Start of Document passage

I rated Lowe well enough to be an AB. Remember we were picking the likes of George Bridge above such players so theres no disputing a lot of bad decisions have been made by those last two coaches. Does a team like the ABs need a finicky winger who you have to adapt and change a lot of your style with to get benefit from? No, not really. But he still would have been a basic improvement on players like even Savea at the tail of his career, Bridge, and could even have converted into the answer of replacing Beauden at the back. Instead we persisted with NMS, Naholo, Havili, Reece, all players we would have cared even less about losing and all because Rieko had Lowe's number 11 jersey nailed down.


He was of course only 23 when he decided to leave, it was back in the beggining of the period they had started retaining players (from 2018 onwards I think, they came out saying theyre going to be more aggressive at some point). So he might, all of them, only just missed out.


The main point that Ed made is that situations like Lowe's, Aki's, JGP's, aren't going to happen in future. That's a bit of a "NZ" only problem, because those players need to reach such a high standard to be chosen by the All Blacks, were as a country like Ireland wants them a lot earlier like that. This is basically the 'ready in 3 years' concept Ireland relied on, versus the '5 years and they've left' concept' were that player is now ready to be chosen by the All Blacks (given a contract to play Super, ala SBW, and hopefully Manu).


The 'mercenary' thing that will take longer to expire, and which I was referring to, is the grandparents rule. The new kids coming through now aren't going to have as many gp born overseas, so the amount of players that can leave with a prospect of International rugby offer are going to drop dramatically at some point. All these kiwi fellas playing for a PI, is going to stop sadly.


The new era problem that will replace those old concerns is now French and Japanese clubs (doing the same as NRL teams have done for decades by) picking kids out of school. The problem here is not so much a national identity one, than it is a farm system where 9 in 10 players are left with nothing. A stunted education and no support in a foreign country (well they'll get kicked out of those countries were they don't in Australia).

End of Document passage
Start of Raw data

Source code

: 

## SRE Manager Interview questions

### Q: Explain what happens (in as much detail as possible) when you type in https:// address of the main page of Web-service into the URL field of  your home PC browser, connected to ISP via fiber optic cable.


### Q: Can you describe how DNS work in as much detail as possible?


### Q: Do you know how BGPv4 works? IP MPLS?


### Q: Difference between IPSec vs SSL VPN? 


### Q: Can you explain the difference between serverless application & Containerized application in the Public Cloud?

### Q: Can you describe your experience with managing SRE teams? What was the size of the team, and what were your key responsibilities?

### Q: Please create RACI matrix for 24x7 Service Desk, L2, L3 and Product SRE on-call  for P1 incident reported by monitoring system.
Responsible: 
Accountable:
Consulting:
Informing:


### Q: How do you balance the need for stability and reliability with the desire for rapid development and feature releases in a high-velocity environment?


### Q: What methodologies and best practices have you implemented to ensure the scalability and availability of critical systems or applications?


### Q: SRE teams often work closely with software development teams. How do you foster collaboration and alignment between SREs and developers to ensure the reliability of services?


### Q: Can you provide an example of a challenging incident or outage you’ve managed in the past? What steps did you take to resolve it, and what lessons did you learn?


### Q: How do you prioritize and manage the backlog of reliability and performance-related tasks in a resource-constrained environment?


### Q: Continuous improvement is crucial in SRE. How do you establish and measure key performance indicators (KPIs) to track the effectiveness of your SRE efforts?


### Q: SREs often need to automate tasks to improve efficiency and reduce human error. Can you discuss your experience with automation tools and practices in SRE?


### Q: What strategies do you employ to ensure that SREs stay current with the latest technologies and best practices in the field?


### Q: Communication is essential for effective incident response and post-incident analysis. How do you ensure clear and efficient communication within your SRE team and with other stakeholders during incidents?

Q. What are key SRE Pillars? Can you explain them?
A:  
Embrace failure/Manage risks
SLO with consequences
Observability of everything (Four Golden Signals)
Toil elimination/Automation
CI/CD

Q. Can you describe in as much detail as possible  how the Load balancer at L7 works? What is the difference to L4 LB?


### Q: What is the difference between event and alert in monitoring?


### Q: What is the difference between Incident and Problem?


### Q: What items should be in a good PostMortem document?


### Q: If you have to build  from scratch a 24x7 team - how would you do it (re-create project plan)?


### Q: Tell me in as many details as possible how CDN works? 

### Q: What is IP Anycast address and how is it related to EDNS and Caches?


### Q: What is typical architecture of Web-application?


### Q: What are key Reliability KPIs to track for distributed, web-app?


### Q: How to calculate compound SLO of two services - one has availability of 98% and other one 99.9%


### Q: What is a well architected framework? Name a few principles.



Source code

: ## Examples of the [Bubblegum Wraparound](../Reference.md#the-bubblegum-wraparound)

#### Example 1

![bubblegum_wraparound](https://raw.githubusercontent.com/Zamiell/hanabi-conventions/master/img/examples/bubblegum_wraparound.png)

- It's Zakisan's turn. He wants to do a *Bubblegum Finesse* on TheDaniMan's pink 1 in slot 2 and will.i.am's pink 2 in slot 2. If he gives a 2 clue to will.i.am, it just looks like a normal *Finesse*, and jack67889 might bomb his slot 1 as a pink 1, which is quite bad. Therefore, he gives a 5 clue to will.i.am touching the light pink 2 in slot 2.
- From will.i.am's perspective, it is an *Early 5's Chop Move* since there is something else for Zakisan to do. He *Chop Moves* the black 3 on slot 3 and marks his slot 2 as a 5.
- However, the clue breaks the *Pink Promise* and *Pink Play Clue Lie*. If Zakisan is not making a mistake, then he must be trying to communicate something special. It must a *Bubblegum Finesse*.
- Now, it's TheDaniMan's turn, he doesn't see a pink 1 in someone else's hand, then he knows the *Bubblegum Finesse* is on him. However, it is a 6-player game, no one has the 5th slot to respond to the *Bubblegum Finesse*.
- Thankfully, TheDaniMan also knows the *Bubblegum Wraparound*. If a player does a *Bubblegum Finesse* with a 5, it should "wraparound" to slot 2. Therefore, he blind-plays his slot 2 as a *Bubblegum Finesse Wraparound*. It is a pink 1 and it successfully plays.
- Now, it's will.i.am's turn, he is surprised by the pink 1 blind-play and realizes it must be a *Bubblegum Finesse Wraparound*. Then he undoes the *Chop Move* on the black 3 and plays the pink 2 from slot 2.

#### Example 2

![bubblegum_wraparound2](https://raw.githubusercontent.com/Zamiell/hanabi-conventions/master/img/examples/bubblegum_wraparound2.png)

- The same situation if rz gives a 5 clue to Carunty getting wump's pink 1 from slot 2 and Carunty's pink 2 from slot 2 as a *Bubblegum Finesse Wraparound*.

End of Raw data

▶ **Prompt**:
Write out the passage above on All Blacks selection and player eligibility in full, word for word.

▶ **Output**:
I rated Lowe well enough to be an AB. Remember we were picking the likes of George Bridge above such players so theres no disputing a lot of bad decisions have been made by those last two coaches. Does a team like the ABs need a finicky winger who you have to adapt and change a lot of your style with to get benefit from? No, not really. But he still would have been a basic improvement on players like even Savea at the tail of his career, Bridge, and could even have converted into the answer of replacing Beauden at the back. Instead we persisted with NMS, Naholo, Havili, Reece, all players we would have cared even less about losing and all because Rieko had Lowe's number 11 jersey nailed down.


He was of course only 23 when he decided to leave, it was back in the beggining of the period they had started retaining players (from 2018 onwards I think, they came out saying theyre going to be more aggressive at some point). So he might, all of them, only just missed out.


The main point that Ed made is that situations like Lowe's, Aki's, JGP's, aren't going to happen in future. That's a bit of a "NZ" only problem, because those players need to reach such a high standard to be chosen by the All Blacks, were as a country like Ireland wants them a lot earlier like that. This is basically the 'ready in 3 years' concept Ireland relied on, versus the '5 years and they've left' concept' were that player is now ready to be chosen by the All Blacks (given a contract to play Super, ala SBW, and hopefully Manu).


The 'mercenary' thing that will take longer to expire, and which I was referring to, is the grandparents rule. The new kids coming through now aren't going to have as many gp born overseas, so the amount of players that can leave with a prospect of International rugby offer are going to drop dramatically at some point. All these kiwi fellas playing for a PI, is going to stop sadly.


The new era problem that will replace those old concerns is now French and Japanese clubs (doing the same as NRL teams have done for decades by) picking kids out of school. The problem here is not so much a national identity one, than it is a farm system where 9 in 10 players are left with nothing. A stunted education and no support in a foreign country (well they'll get kicked out of those countries were they don't in Australia).